> Essentially you add random noise to the inputs and train by minimizing the regular loss (like l1) and at the same time maximizing the difference between 2 members with different random noise initialisations. I wonder if this will be applied to more traditional genai at some point.

We recently had a situation where we specifically wanted to generate 2 "different" outputs from an optimization task and struggled to come up with a good heuristic for doing so. Not at all a GenAI task, but this technique probably would have helped us.

This idea is often used for self-supervised learning (SSL). E.g. see DINO (https://arxiv.org/abs/2104.14294).

The random noise is added to the model parameters, not the inputs, or not?

This reminds me of variational noise (https://www.cs.toronto.edu/~graves/nips_2011.pdf).

If it is random noise on the input, it would be like many of the SSL methods, e.g. DINO (https://arxiv.org/abs/2104.14294), right?

Yes you are right it's applied to the parameters, but other models (like ngcm) applied it to the inputs. IMO it shouldn't make a huge difference main point is you max differences between models.

That’s pretty neat. It reminds me of how VAEs work: https://en.wikipedia.org/wiki/Variational_autoencoder

What is the goal of doing that vs using L2 loss?

To add to the existing answers - L2 losses induce a "blurring" effect when you autoregressively roll out these models. That means you not only lose import spatial features, you also truncate the extrema of the predictions - in other terms, you can't forecast high-impact extreme weather with these models at moderate lead times.

Yes very good point this to me is one of the most magical elements of this loss how it suddenly makes the model "collapse" on one output and the predictions become sharp.

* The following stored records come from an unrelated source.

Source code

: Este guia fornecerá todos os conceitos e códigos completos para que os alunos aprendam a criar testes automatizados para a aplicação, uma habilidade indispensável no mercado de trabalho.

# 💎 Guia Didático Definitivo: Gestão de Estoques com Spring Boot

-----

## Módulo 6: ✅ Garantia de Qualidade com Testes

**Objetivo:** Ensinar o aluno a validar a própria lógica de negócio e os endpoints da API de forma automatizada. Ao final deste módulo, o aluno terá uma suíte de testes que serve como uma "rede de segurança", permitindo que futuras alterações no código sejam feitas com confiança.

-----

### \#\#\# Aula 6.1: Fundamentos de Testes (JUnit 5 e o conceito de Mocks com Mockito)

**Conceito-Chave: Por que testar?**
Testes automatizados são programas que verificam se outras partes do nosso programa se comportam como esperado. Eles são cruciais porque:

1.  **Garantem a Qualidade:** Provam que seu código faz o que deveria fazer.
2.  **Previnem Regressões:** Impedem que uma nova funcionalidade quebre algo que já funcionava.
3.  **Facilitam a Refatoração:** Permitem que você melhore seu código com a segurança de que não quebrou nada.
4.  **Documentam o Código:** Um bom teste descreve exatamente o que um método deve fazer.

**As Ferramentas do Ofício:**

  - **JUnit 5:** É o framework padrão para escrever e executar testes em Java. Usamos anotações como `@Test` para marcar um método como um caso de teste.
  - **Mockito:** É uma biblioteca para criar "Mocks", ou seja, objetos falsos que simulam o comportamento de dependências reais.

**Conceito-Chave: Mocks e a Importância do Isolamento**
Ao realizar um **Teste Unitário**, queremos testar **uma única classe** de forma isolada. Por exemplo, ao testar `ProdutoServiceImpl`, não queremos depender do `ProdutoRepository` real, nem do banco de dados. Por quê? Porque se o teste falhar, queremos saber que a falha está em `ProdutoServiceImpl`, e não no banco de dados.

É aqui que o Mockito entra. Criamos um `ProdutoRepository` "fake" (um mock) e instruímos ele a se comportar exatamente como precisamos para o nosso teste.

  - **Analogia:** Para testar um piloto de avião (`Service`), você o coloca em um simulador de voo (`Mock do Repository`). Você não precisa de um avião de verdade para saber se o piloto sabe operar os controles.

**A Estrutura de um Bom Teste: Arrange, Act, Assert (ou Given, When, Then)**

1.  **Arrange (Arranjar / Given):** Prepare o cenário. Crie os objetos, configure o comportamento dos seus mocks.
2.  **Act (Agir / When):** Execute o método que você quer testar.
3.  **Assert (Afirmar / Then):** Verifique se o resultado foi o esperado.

Yeah, it's underplayed in the the writeup here but the context here is important. The "sharpness" issue was a major impediment to improving the skill and utility of these models. When GDM published GenCast two years ago, there was a lot of excitement because the generative approach seemed to completely eliminate this issue. But, there was a trade-off - GenCast was significantly more expensive to train and run inference with, and there wasn't an obvious way to make improvements there. Still faster than an NWP model, but the edge starts to dull.

FGN (and NVIDIA's FourCastNet-v3) show a new path forward that balances inference/training cost without sacrificing the sharpness of the outputs. And you get well-calibrated ensembles if you run them with random seeds to their noise vectors, too!

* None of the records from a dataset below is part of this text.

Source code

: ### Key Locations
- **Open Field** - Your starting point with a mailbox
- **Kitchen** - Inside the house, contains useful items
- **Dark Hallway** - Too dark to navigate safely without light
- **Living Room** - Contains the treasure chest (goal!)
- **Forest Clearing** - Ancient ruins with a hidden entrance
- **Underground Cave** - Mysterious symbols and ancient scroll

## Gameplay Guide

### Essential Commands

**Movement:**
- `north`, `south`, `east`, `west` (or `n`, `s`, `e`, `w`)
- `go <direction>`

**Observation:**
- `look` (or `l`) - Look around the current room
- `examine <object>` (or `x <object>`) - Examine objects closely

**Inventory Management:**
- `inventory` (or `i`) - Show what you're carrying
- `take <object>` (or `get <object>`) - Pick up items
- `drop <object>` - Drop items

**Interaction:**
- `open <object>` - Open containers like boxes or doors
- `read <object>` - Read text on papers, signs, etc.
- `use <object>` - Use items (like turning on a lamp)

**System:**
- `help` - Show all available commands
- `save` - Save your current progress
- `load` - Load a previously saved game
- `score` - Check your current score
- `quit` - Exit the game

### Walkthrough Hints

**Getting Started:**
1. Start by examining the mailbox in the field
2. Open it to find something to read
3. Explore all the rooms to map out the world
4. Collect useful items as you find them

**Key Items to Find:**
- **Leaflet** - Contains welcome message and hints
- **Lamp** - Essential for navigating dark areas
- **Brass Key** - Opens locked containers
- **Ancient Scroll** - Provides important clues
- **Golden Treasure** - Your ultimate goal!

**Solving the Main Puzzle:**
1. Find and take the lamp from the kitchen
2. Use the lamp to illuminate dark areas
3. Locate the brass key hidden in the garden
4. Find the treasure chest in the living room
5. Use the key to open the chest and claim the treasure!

This is a much bigger deal than people realize.

To encourage diversity between the different members in an ensemble. I think people are doing very similar things for MOE networks but im not that deep into that topic.

The goal of using CRPS is to produce an ensemble that is a good probabilistic forecast without needing calibration/post processing.

[edit: "without", not "with"]

> Im pretty deep into this topic and what might be interesting to an outsider is that the leading models like neuralgcm/weathernext 1 before as well as this model now are all trained with a "crps" objective which I haven't seen at all outside of ml weather prediction.

You are a bit misleading here. The model is trained on historical data but each run off of new instrument readings will be generated a few times in an ensemble.